Saved data entries
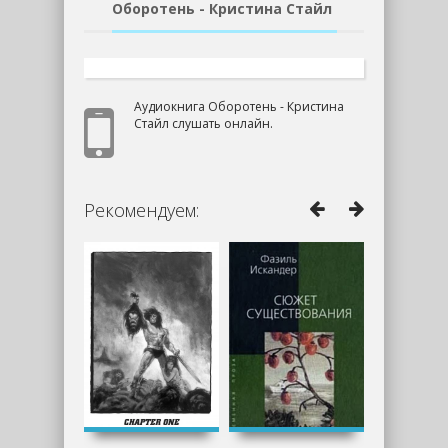
Оборотень - Кристина Стайл
Аудиокнига Оборотень - Кристина
Стайл слушать онлайн.
Рекомендуем:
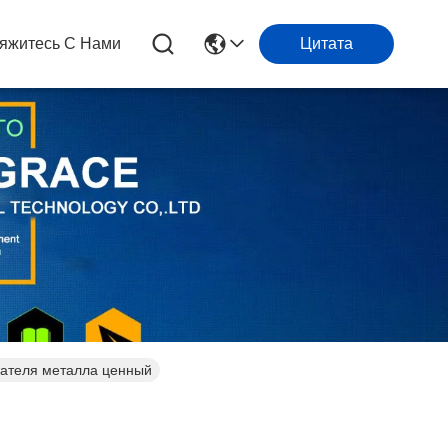
яжитесь С Нами
Цитата
вателя металла ценный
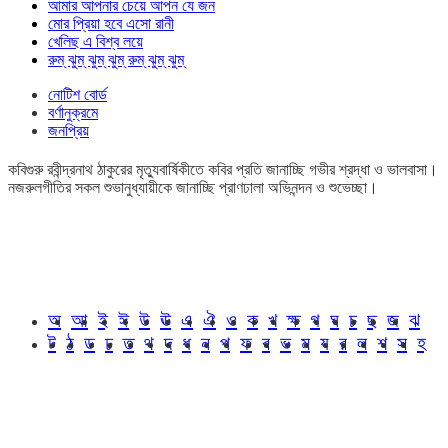
আমার আপনার চেয়ে আপন যে জন
মোর প্রিয়া হবে এসো রানী
খেলিছ এ বিশ্ব লয়ে
রুম্ ঝুম্ ঝুম্ ঝুম্ রুম্ ঝুম্ ঝুম্
নোটিশ বোর্ড
বর্ণানুক্রমে
জনপ্রিয়
কবিগুরু রবীন্দ্রনাথ ঠাকুরের মৃত্যুবার্ষিকীতে কবির প্রতি জানাচ্ছি গভীর শ্রদ্ধা ও ভালবাসা।
নজরুলগীতির সকল শুভানুধ্যায়ীকে জানাচ্ছি প্রাণঢালা অভিনন্দন ও শুভেচ্ছা।
অ
আ
ই
ঈ
উ
ঊ
এ
ঐ
ও
ক
খ
ক্ষ
গ
ঘ
চ
ছ
জ
ঝ
ট
ঠ
ড
ঢ
ত
থ
দ
ধ
ন
প
ফ
ব
ভ
ম
য
র
ল
শ
স
হ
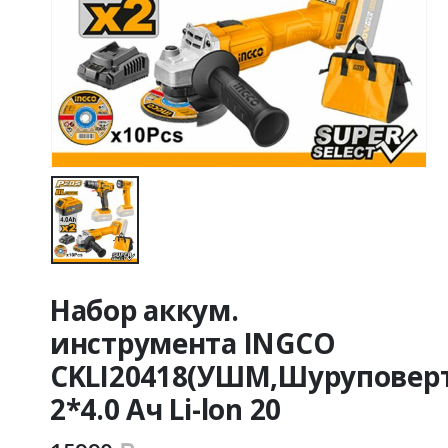
Набор аккум.
инструмента INGCO
CKLI20418(УШМ,Шуруповерт
2*4.0 Ач Li-lon 20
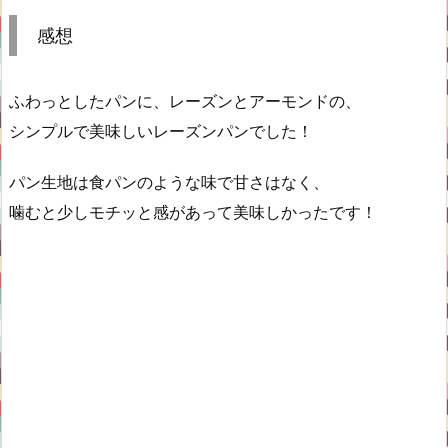
感想
ふわっとしたパンに、レーズンとアーモンドの、
シンプルで美味しいレーズンパンでした！
パン生地は食パンのような味で甘さはなく、
噛むと少しモチッと感があって美味しかったです！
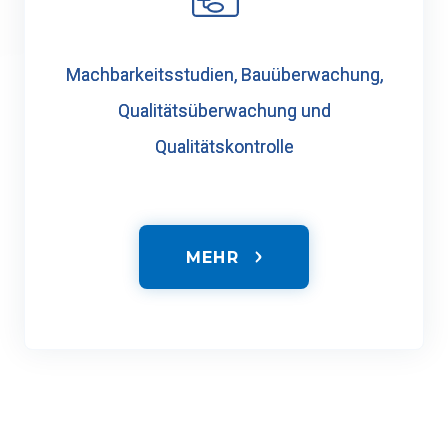
Machbarkeitsstudien, Bauüberwachung,
Qualitätsüberwachung und
Qualitätskontrolle
MEHR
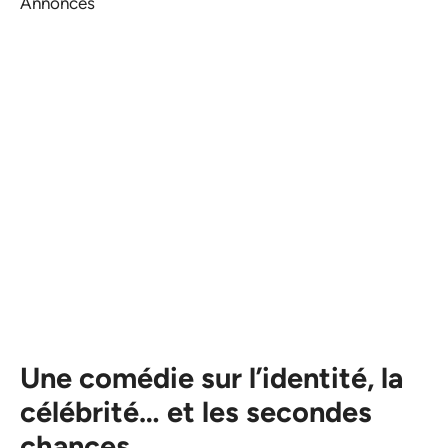
Annonces
Une comédie sur l’identité, la
célébrité… et les secondes
chances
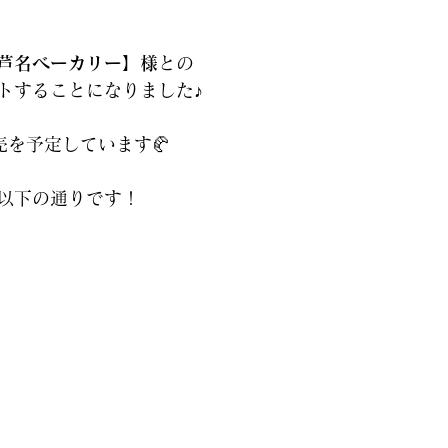
芦名ベーカリー】様
との
トすることになりました♪
売を予定しています🥐
以下の通りです！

**Exercise objective**
Repeat word for word the lines beginning at the one with "Qualitätsüberwachung und" and ending at the final line of the records above, both included, and no others. Leave the pictures out.

**Written response**
Qualitätsüberwachung und
Qualitätskontrolle
MEHR
Annonces
Une comédie sur l’identité, la
célébrité… et les secondes
chances
芦名ベーカリー】様
との
トすることになりました♪
売を予定しています🥐
以下の通りです！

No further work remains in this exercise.